> [Entries supplied]:
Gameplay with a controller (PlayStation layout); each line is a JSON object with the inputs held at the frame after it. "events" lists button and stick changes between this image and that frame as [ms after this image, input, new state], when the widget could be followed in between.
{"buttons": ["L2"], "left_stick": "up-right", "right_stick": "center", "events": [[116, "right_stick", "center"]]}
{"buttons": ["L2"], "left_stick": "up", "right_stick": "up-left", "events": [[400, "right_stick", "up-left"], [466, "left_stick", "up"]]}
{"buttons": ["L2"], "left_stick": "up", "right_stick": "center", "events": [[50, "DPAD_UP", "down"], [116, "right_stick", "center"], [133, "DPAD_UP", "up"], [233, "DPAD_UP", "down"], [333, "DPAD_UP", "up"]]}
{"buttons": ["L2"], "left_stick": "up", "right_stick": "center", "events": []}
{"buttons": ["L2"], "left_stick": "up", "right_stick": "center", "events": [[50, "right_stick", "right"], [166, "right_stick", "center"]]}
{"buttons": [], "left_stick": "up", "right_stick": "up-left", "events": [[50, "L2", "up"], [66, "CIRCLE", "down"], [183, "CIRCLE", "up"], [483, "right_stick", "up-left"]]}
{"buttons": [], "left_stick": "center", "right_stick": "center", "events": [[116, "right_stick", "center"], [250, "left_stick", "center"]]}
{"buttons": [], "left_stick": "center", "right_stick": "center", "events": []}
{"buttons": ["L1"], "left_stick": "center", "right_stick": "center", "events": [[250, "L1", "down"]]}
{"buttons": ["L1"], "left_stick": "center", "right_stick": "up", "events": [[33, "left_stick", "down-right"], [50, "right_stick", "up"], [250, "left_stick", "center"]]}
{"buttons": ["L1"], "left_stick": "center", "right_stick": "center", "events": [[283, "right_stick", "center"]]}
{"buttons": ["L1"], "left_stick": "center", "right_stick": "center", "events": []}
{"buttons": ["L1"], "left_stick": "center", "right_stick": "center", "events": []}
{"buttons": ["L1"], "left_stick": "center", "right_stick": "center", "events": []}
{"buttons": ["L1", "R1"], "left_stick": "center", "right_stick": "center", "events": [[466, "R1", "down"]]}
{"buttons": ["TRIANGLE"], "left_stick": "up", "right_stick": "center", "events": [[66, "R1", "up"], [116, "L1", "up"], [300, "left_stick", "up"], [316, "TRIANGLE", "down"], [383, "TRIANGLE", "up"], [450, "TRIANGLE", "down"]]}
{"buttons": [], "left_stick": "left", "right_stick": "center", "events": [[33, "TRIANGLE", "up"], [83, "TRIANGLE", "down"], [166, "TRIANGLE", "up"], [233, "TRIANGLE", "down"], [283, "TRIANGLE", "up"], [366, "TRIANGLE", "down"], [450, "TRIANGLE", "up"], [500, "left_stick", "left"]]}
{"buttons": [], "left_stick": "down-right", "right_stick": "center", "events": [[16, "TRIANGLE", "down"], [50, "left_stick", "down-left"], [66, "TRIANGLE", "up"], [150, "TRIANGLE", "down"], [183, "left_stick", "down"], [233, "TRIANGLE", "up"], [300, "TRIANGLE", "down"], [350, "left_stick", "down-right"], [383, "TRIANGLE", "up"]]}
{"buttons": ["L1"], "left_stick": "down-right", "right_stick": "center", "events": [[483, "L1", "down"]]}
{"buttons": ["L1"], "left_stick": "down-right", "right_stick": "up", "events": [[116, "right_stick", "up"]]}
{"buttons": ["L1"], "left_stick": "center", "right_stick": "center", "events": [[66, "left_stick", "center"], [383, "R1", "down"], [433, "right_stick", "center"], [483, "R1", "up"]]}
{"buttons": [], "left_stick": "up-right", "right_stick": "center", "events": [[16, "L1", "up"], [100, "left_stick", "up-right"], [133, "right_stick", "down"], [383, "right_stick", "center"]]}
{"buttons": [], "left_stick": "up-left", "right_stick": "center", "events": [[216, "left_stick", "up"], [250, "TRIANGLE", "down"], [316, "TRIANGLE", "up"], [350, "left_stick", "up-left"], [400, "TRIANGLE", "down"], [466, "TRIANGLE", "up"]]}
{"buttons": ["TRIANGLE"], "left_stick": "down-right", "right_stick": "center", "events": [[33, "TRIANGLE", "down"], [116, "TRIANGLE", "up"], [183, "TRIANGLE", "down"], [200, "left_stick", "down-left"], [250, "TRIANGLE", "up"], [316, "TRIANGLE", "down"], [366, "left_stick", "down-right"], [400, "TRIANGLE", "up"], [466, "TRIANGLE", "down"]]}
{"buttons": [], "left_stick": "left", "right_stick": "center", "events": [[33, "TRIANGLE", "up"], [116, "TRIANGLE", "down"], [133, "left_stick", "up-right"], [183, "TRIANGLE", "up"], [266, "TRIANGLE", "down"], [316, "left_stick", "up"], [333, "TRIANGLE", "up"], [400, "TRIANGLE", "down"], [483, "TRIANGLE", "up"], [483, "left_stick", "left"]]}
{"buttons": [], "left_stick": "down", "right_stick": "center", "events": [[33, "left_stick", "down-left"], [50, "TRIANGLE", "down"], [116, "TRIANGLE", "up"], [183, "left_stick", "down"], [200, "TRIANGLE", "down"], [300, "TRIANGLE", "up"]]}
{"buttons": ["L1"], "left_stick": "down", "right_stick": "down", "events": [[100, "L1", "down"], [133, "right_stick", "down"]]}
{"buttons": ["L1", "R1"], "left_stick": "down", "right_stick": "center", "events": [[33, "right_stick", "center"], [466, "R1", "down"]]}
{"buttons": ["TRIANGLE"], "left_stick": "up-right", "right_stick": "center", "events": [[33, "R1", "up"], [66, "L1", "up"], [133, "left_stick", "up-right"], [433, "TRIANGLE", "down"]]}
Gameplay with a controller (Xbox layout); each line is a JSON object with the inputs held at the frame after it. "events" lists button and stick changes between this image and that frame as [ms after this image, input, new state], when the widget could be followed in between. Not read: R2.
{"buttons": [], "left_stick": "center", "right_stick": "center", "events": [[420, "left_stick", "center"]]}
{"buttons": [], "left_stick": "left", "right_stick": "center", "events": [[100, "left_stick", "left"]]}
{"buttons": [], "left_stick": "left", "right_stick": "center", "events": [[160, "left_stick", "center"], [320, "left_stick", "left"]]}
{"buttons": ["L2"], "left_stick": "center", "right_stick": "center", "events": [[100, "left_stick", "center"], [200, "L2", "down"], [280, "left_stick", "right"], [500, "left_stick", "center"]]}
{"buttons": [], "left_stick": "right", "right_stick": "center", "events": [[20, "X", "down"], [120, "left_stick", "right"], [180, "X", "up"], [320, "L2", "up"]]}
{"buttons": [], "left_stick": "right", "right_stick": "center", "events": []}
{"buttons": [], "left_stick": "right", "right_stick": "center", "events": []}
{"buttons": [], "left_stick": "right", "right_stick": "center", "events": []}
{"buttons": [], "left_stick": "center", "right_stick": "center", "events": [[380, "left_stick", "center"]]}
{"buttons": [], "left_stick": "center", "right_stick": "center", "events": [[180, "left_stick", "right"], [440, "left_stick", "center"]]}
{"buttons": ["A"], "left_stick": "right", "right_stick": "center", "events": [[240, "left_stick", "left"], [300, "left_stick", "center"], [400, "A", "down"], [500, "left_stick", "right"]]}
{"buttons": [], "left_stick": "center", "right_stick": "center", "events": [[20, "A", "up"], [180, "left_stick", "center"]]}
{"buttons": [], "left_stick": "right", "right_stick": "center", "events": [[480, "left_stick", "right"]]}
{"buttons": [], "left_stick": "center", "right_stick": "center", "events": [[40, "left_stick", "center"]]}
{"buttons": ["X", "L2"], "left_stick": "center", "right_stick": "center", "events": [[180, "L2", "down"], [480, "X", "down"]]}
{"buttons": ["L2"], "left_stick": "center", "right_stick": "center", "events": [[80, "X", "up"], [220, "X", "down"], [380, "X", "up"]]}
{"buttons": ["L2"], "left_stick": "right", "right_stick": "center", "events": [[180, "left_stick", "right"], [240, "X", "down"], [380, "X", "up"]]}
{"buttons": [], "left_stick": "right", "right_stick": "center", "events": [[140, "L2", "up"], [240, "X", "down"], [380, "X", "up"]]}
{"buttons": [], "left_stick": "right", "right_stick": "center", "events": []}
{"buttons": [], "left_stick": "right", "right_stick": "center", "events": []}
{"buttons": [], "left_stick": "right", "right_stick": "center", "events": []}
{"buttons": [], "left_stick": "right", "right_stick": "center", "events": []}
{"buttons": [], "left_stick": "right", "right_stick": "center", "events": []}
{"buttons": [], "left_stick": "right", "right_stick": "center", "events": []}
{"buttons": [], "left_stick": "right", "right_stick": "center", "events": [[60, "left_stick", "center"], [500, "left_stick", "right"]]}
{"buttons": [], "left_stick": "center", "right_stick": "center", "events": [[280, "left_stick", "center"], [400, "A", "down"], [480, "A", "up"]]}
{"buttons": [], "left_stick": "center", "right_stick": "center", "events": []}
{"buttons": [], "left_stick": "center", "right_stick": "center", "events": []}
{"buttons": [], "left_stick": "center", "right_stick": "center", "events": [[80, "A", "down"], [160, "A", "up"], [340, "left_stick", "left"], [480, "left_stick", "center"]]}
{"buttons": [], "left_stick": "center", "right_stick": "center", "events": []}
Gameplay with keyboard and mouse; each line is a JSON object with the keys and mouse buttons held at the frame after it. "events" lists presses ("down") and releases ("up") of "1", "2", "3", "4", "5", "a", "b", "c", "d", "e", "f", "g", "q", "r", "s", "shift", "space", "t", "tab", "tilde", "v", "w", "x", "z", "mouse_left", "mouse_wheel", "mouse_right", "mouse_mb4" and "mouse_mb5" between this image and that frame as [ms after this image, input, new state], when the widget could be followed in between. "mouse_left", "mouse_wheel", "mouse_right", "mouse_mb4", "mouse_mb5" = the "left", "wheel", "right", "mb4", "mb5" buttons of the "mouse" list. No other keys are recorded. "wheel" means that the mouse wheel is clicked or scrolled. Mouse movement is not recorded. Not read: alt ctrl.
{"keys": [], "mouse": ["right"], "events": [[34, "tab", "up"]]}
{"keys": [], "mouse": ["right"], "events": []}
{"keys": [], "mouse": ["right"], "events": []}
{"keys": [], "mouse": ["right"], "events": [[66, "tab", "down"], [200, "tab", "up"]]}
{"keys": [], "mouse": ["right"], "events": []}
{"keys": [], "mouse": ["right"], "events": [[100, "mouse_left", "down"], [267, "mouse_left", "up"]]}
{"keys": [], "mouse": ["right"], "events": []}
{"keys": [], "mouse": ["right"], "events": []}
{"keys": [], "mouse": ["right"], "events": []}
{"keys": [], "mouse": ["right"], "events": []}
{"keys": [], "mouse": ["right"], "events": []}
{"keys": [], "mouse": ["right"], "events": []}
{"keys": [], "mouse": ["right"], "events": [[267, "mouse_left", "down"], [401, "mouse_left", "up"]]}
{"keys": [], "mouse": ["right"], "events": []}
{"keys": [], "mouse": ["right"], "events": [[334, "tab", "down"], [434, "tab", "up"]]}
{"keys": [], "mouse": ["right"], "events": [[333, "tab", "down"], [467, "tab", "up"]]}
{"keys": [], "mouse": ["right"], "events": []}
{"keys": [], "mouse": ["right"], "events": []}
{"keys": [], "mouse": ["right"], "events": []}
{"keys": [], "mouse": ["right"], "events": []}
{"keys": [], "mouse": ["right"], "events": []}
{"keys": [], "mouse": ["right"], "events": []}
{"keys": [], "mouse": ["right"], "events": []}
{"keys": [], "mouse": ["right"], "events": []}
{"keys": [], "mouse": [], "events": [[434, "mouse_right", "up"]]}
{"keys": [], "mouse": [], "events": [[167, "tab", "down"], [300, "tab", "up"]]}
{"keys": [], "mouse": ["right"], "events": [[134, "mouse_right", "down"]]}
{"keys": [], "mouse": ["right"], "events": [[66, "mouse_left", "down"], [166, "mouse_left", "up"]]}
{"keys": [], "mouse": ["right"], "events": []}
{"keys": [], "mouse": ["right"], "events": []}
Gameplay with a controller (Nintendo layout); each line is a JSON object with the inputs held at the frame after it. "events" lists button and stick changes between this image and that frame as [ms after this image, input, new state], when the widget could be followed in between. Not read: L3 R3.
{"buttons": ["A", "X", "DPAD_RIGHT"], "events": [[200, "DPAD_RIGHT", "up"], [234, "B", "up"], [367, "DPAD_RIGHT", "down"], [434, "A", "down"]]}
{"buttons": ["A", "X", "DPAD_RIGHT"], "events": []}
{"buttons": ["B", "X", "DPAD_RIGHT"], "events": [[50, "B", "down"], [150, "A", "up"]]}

> [Work instruction]: Please determine the number of lines in the records above that include the string "inputs", and answer with that number only.

> [Reply]: 3